Dataset entries
------------------------------------------------
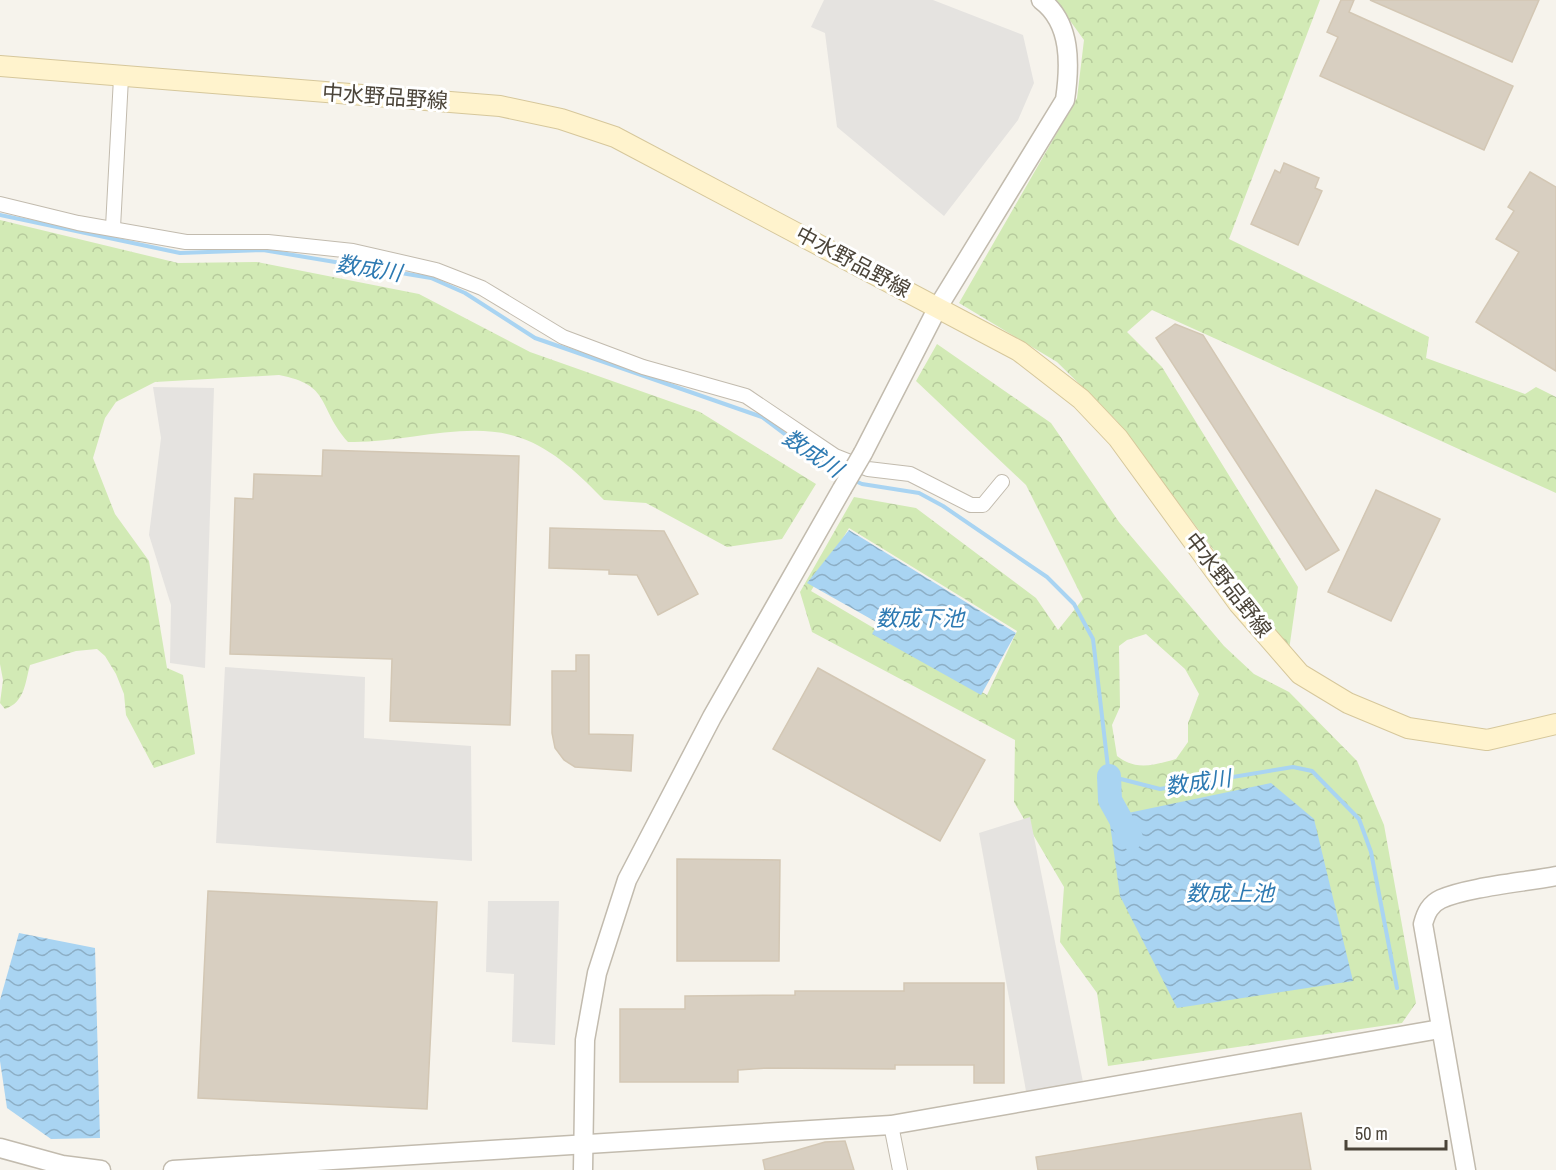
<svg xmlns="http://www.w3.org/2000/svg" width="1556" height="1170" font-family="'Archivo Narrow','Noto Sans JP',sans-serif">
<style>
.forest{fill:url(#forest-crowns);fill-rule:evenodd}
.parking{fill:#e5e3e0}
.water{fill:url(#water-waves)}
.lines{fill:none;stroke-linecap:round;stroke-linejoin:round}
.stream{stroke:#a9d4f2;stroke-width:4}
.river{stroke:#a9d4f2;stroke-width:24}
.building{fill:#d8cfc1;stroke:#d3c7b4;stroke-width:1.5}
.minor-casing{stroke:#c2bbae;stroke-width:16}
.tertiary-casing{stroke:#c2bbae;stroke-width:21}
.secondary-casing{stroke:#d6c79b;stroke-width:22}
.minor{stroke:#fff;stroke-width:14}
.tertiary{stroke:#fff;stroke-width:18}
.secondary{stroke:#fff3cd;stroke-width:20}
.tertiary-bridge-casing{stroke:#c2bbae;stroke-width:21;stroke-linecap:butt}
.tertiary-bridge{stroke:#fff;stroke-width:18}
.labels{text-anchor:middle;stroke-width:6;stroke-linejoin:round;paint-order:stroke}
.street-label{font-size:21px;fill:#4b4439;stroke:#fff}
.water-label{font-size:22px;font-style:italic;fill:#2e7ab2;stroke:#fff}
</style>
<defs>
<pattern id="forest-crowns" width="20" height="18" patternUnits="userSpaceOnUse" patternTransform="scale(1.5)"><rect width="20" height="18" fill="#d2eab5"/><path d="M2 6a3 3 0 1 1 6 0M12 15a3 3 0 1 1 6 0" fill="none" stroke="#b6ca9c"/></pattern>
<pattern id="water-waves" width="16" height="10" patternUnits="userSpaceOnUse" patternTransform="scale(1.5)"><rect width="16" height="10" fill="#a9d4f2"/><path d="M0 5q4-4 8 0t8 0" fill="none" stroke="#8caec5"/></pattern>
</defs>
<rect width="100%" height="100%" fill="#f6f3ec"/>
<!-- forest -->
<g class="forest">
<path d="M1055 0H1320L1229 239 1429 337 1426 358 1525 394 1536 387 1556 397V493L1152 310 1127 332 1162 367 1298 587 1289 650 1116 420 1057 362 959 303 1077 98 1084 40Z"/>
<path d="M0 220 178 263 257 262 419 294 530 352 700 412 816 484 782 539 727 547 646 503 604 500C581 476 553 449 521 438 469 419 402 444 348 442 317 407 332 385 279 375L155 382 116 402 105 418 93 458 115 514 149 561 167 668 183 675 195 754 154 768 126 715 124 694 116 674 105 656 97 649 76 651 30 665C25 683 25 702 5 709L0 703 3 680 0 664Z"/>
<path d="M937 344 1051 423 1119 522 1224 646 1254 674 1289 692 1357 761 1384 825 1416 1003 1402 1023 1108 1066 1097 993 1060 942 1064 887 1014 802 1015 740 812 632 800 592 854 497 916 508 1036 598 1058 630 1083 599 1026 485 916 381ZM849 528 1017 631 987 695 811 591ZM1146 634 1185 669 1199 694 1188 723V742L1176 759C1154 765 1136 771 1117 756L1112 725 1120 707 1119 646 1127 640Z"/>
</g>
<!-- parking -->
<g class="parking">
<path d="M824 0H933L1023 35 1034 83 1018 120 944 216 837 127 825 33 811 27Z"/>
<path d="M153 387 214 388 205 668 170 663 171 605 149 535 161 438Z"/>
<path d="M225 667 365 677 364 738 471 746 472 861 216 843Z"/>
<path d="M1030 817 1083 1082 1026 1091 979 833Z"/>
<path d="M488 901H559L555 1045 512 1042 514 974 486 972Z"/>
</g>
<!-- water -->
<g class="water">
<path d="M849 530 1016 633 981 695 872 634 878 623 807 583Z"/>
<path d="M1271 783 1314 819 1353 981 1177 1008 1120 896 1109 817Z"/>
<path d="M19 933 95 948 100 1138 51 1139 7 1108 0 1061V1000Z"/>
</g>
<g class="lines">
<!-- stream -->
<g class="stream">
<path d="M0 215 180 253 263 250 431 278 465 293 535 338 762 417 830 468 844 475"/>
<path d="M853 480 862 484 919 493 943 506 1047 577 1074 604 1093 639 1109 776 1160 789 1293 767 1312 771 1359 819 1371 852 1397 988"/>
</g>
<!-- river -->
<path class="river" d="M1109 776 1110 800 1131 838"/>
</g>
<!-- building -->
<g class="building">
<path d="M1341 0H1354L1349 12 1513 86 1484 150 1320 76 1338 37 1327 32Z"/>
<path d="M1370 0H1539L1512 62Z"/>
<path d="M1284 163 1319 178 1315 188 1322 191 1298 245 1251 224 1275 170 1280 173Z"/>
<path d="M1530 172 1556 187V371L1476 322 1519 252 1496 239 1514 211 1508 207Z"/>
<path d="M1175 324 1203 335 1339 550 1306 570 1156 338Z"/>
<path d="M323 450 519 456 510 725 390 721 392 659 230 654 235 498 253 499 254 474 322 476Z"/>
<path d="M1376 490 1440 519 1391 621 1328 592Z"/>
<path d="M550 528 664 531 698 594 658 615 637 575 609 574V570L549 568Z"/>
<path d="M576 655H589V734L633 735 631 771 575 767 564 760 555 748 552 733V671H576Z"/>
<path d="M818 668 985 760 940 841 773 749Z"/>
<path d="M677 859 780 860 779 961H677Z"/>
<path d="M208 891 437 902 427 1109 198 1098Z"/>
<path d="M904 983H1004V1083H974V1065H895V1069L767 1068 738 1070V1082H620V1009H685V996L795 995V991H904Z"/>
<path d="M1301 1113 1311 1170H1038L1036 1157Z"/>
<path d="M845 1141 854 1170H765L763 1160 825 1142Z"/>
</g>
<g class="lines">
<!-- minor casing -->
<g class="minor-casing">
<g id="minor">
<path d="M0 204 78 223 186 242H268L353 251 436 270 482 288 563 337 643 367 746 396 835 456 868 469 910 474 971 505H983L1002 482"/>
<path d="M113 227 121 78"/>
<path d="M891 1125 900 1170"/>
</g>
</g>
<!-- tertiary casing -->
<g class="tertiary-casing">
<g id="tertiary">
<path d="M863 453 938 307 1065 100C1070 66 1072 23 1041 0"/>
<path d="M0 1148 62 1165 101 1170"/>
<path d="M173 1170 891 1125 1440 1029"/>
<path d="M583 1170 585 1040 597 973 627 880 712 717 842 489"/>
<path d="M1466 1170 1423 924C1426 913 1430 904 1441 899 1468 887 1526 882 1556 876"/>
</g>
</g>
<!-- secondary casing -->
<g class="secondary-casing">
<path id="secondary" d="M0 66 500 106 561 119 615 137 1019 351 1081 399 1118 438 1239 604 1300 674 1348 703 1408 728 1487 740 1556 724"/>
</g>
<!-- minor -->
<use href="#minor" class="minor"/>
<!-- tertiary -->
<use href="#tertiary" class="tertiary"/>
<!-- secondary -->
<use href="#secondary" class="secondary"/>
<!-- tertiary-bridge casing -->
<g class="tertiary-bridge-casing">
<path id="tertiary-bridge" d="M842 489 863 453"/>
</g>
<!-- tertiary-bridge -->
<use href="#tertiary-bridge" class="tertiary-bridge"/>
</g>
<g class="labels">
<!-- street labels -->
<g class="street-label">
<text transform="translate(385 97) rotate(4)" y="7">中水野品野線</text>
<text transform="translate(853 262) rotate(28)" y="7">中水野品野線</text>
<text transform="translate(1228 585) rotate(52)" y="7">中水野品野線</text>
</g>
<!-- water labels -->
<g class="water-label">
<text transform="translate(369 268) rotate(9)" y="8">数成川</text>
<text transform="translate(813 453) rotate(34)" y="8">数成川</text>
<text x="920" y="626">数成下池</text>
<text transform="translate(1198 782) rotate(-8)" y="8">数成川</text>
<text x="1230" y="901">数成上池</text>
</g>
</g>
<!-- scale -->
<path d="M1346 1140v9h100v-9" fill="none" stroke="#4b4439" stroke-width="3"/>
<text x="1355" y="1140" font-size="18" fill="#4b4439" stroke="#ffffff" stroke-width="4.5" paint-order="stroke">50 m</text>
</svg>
------------------------------------------------
> [DIRECTIONS]
Starting at the line in the records above that contains "<!-- street labels -->", output every line up to and including the last one, with nothing added.

> [TASK RESULT]
<!-- street labels -->
<g class="street-label">
<text transform="translate(385 97) rotate(4)" y="7">中水野品野線</text>
<text transform="translate(853 262) rotate(28)" y="7">中水野品野線</text>
<text transform="translate(1228 585) rotate(52)" y="7">中水野品野線</text>
</g>
<!-- water labels -->
<g class="water-label">
<text transform="translate(369 268) rotate(9)" y="8">数成川</text>
<text transform="translate(813 453) rotate(34)" y="8">数成川</text>
<text x="920" y="626">数成下池</text>
<text transform="translate(1198 782) rotate(-8)" y="8">数成川</text>
<text x="1230" y="901">数成上池</text>
</g>
</g>
<!-- scale -->
<path d="M1346 1140v9h100v-9" fill="none" stroke="#4b4439" stroke-width="3"/>
<text x="1355" y="1140" font-size="18" fill="#4b4439" stroke="#ffffff" stroke-width="4.5" paint-order="stroke">50 m</text>
</svg>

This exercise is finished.